In six volumes, the first of which appeared in 2004, O'Malley presents the funniest, most touching and most imaginative depiction of the romantic travails of a 23-year-old bass player from Toronto ever to have appeared in print. Pilgrim, named after a song by the all-girl band Plumtree, is a dreamer and a doofus, a half-arsed slacker who is handed a challenge by Ramona Flowers, the flame-haired, internet-book delivering girl with whom he’s smitten: defeat my seven evil exes if you wish to date me!
It’s a preposterous notion.
A fantastic conceit. The Labours of Hercules recast for the indie/ post-riot grrl set. Flaming swords, epic duels, theatrical face-offs: all erupting at inopportune moments in the mumbling, workaday lives of lackadaisical twenty-something drifters. Isn’t this — the outsize romance, the do-or-die elementalism — what so many of us crave in a world of humdrum hook-ups, text sex and internet dating?
Edgar Wright, the director of Shaun of the Dead and Hot Fuzz, has a proven record for wittily fusing genre action with character-based comedy, and for marrying outlandish premises to quotidian settings. Here, in his first feature set outside England, he has Michael Cera (Juno, Youth In Revolt) play Scott, shaggy-haired bassist with struggling garage band Sex Bob-omb whose fledgling courtship of schoolgirl Knives Chau (Ellen Wong) gets derailed when he falls for New York transplant Ramona (Mary Eizabeth Winstead).
Suddenly, slacker-boy has to man up. Vroom!
At a Battle of the Bands show, the piratical Matthew Patel (Satya Bhabha, just one of the film’s adroitly sketched Asian characters) crashes through the roof to vanquish our hapless hero. Later, Pilgrim has showdowns involving the bass-playing vegan ex of his former girlfriend (Brandon Routh), skater-turned-action-actor Lucas Lee (Chris Evans), lesbian Roxy Richter (Mae Whitman), the devilishly handsome Katayanagi twins (Keita Saitou and Shota Saito), and — climactically — Gideon Graves (Jason Schwartzman).
With over 1200 pages of material to compress, Wright and co-screenwriter Michael Bacall have shortchanged some of the most popular and haunting figures in the books: neither Kim Pine (Alison Pill), the Moe Tucker-size drummer of Sex Bob-omb, nor Young Neil (Johnny Simmons), get much of a look in; Pilgrim’s gay roommate Wallace Wells (Kieron Culkin) is so scene-stealingly delightful he should have appeared more often.
What’s more damaging though is how little you see of Ramona. She moves — very quickly — from being sassy and aloof object of desire to a sad-eyed and mainly quiescent bit-player in the drama. She changes her hair colour a lot, but you don’t get much access to what’s going on inside her head. This is in keeping with the film’s emphasis on exuberant, capery combat scenes, but a certain soulfulness has been lost in the adaptation.

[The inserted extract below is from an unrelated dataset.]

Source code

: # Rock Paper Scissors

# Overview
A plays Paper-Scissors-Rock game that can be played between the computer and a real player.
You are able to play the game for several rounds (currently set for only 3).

Still, there’s lots of invention and élan here, from the cute casting (Routh and Evans have both played screen action heroes), the bouncy soundtrack (much of it crafted by Beck and Radiohead producer Nigel Godrich), and, in particular, the visual effects (the letters 'R-r-r-ing’ stream out of a dialed telephone; purple hearts emerge from Ramona’s purple hair when she kisses Pilgrim).
Thought it teems with pop-cultural references — to Pac-Man, Dance Dance Revolution — the film never feels cynical or citational. Partly this is due to the excellence of the casting — Cera has the sharpest comic delivery of any actor on earth, Aubrey Plaza is charmingly foul-mouthed — but it’s also because O’Malley and Wright seem genuinely to like all their characters (Graves excepted, of course). They know that just as we would like to think of ourselves as suitor-champions, we’ve all been, at one time or another, evil exes in the eyes of others.
Scott Pilgrim Versus The World is no substitute for reading the books, but, closer to Bollywood than to The Dark Knight, it’s a tonic for anyone who’s bored of comic heroes being rendered in edgy, dark hues. It understands perfectly the lunacy of being of love — how, at the same time, it clarifies and deludes, ennobles and fells us. It captures, better than any film since Michel Gondry’s The Science of Sleep, the befuddling, exhilarating speed at which love transports us from grief to rapture to despair to cosmic happiness — all in the blink of an eyelid.